Recorded information Block Start
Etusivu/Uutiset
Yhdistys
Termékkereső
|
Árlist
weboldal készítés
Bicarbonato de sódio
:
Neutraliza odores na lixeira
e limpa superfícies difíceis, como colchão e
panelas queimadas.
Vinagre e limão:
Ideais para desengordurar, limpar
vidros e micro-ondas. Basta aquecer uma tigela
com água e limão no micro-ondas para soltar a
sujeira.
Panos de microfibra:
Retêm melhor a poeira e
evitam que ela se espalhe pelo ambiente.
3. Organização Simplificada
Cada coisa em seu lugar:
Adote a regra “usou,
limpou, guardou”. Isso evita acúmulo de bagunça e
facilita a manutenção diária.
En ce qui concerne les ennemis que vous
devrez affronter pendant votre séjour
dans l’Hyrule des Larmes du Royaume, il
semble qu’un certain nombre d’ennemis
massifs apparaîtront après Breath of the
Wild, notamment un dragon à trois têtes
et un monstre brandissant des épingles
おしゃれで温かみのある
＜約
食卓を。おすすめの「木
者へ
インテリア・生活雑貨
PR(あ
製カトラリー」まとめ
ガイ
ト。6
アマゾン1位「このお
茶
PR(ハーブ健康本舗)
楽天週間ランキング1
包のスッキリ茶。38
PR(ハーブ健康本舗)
Recorded information Block End
Recorded information Block Start
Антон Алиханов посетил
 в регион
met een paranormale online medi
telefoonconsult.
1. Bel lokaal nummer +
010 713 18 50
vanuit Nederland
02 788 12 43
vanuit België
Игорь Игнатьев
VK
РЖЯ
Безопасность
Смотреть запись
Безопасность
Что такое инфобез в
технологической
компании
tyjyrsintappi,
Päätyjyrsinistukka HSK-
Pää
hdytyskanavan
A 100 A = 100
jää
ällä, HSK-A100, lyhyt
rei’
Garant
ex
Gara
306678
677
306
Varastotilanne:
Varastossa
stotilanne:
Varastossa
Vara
Recorded information Block End
> [About this task]: Return every line above that contains the string "limão", treating uppercase and lowercase letters as distinct.

> [Response below]:
Vinagre e limão:
com água e limão no micro-ondas para soltar a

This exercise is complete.